Task item
Retype every line of the items below word for word, leaving out the pictures.

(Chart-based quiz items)
+++
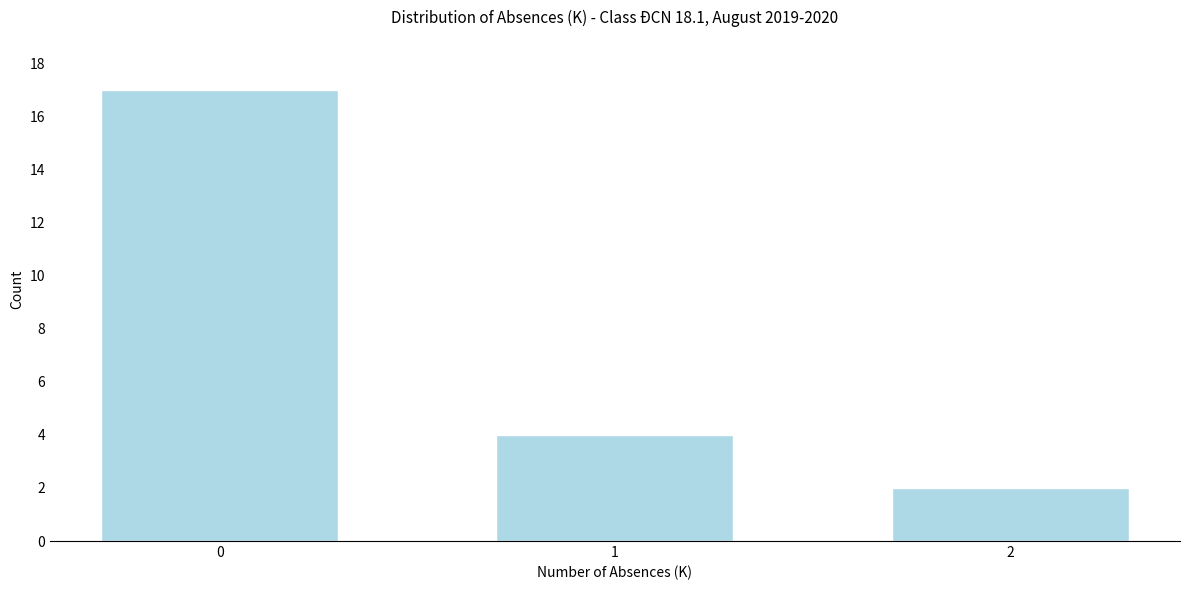

Reading left to right, extract all data points from this chart.

17	4	2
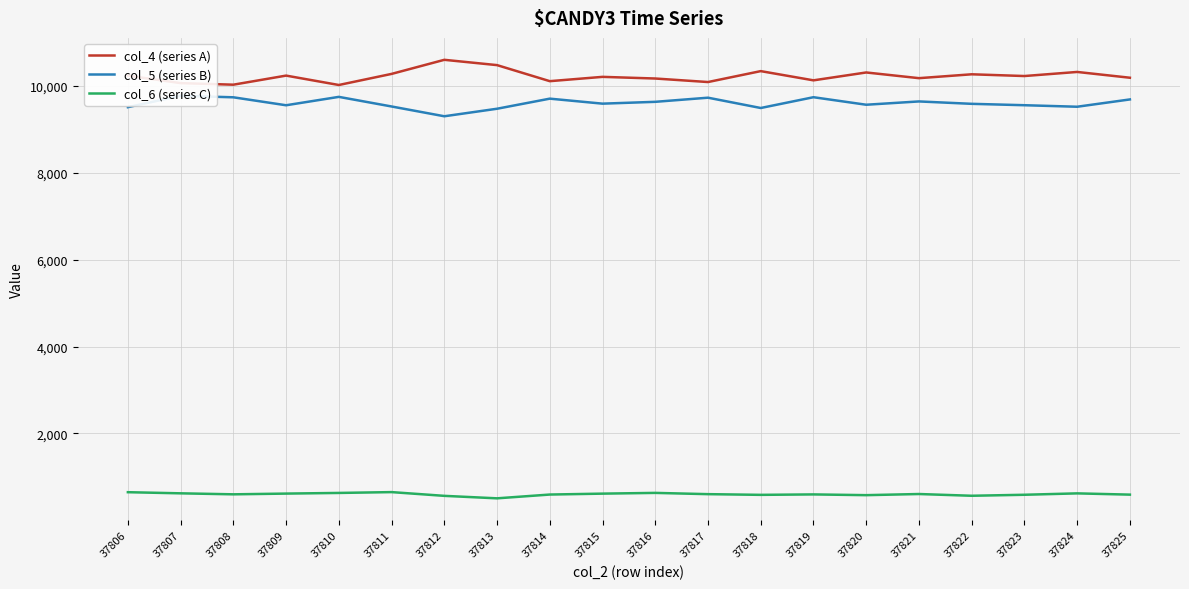

At how many categories does at least one series exceed 3883?

20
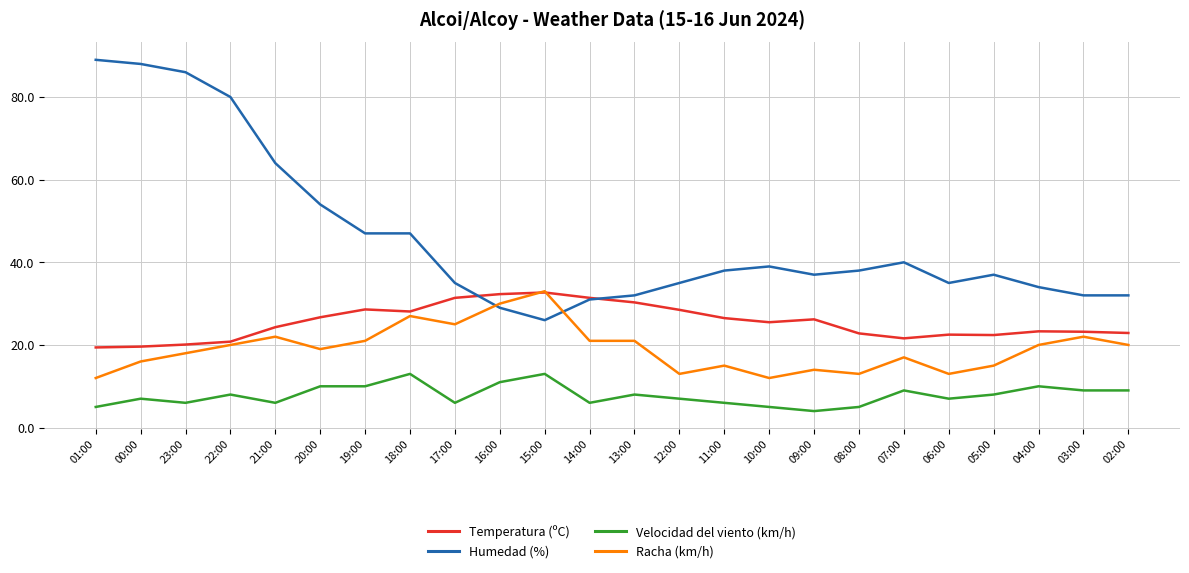

What is the spread (max minus min) of values at 05:00?

29.0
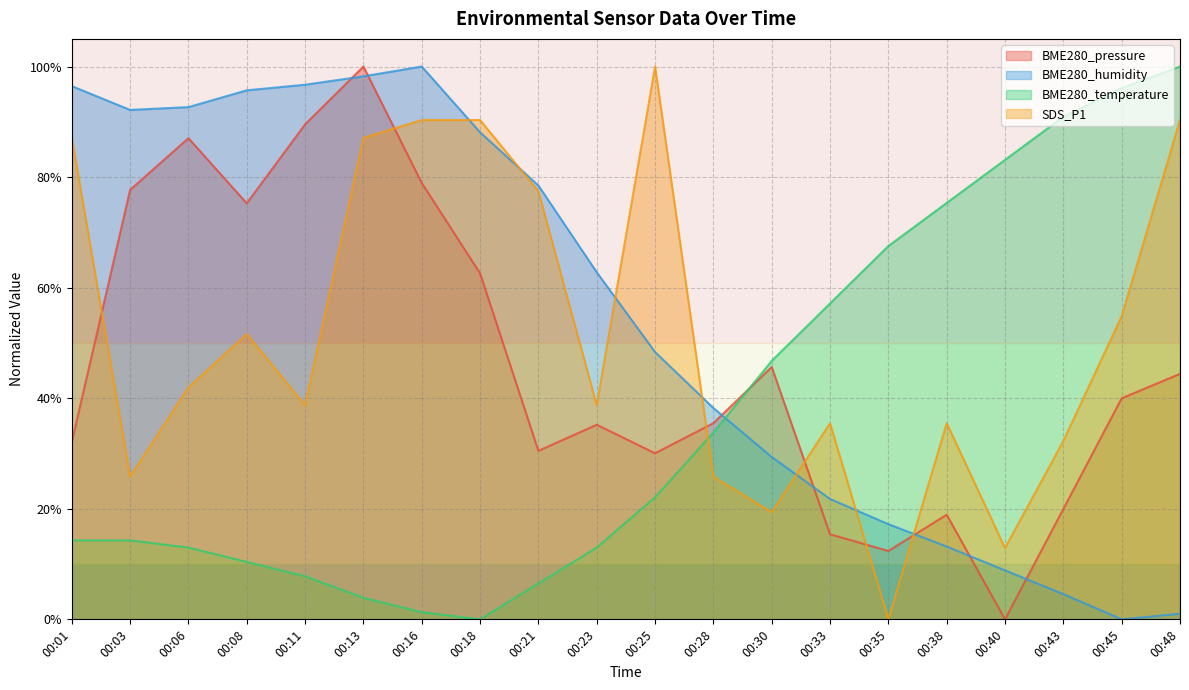

The BME280_temperature series shows 0.0 at 00:16. True or false?

True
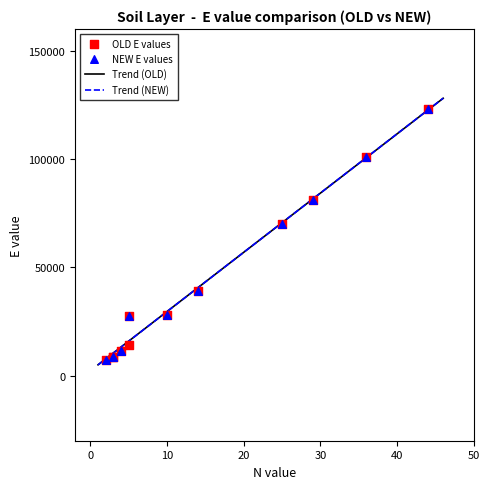

What is the minimum value for Trend (OLD)?

5029.4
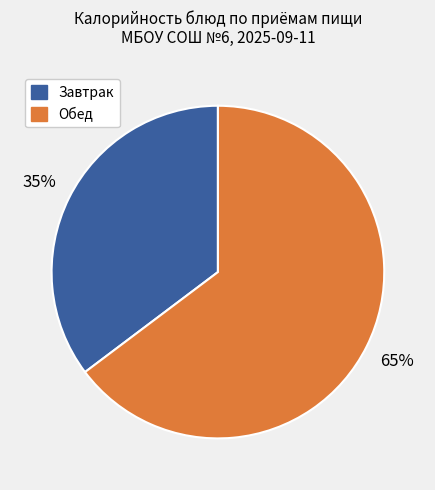

How many slices are in this pie chart?

2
+++
Task output
Reading left to right, extract all data points from this chart.

17	4	2

At how many categories does at least one series exceed 3883?

20

What is the spread (max minus min) of values at 05:00?

29.0

The BME280_temperature series shows 0.0 at 00:16. True or false?

True

What is the minimum value for Trend (OLD)?

5029.4

How many slices are in this pie chart?

2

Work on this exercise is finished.